START EXTRACTED DATA

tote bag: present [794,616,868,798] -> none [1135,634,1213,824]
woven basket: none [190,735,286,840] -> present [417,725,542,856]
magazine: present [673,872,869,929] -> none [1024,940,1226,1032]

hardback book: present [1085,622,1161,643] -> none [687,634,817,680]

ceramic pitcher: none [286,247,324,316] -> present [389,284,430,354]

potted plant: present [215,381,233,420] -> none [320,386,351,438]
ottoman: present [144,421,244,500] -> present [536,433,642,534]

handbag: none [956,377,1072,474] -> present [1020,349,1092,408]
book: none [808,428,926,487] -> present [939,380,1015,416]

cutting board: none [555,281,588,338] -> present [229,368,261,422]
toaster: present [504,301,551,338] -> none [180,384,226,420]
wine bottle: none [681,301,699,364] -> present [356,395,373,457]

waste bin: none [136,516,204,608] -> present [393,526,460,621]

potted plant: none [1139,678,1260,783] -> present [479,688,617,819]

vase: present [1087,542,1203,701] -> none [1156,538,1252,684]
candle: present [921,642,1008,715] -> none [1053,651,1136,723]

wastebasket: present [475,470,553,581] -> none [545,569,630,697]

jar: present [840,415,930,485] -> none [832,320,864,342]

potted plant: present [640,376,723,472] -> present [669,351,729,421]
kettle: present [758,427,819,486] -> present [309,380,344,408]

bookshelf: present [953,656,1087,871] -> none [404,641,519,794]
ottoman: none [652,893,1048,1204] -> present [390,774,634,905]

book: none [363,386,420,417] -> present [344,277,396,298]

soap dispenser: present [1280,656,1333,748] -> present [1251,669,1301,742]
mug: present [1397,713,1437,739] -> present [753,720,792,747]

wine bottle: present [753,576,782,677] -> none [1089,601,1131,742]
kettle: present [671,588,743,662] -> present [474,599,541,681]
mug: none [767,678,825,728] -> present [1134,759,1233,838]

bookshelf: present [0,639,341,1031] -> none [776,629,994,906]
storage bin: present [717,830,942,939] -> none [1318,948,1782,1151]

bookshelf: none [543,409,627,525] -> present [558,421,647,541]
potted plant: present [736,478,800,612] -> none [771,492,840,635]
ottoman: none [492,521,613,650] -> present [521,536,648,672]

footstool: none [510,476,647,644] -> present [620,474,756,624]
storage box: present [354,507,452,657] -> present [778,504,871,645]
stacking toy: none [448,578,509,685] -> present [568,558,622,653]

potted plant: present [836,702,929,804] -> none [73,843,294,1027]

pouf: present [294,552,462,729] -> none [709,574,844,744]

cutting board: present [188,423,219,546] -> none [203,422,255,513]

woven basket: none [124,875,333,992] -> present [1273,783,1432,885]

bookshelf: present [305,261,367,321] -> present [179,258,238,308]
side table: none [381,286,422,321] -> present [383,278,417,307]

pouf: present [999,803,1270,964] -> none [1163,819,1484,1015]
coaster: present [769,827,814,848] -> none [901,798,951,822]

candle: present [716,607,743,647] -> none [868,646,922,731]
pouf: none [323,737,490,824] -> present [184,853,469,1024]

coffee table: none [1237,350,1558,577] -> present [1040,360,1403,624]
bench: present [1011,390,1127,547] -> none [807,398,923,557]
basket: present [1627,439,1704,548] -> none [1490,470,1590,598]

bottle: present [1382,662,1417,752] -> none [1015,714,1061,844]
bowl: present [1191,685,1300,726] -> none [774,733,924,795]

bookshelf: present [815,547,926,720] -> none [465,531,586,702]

END EXTRACTED DATA

**WORK ORDER:**
The lines above from the one containing "magazine: present [673,872,869,929]" through the one containing "waste bin: none" are to be set down exactly, and no others.

**EXPECTED ANSWER:**
magazine: present [673,872,869,929] -> none [1024,940,1226,1032]

hardback book: present [1085,622,1161,643] -> none [687,634,817,680]

ceramic pitcher: none [286,247,324,316] -> present [389,284,430,354]

potted plant: present [215,381,233,420] -> none [320,386,351,438]
ottoman: present [144,421,244,500] -> present [536,433,642,534]

handbag: none [956,377,1072,474] -> present [1020,349,1092,408]
book: none [808,428,926,487] -> present [939,380,1015,416]

cutting board: none [555,281,588,338] -> present [229,368,261,422]
toaster: present [504,301,551,338] -> none [180,384,226,420]
wine bottle: none [681,301,699,364] -> present [356,395,373,457]

waste bin: none [136,516,204,608] -> present [393,526,460,621]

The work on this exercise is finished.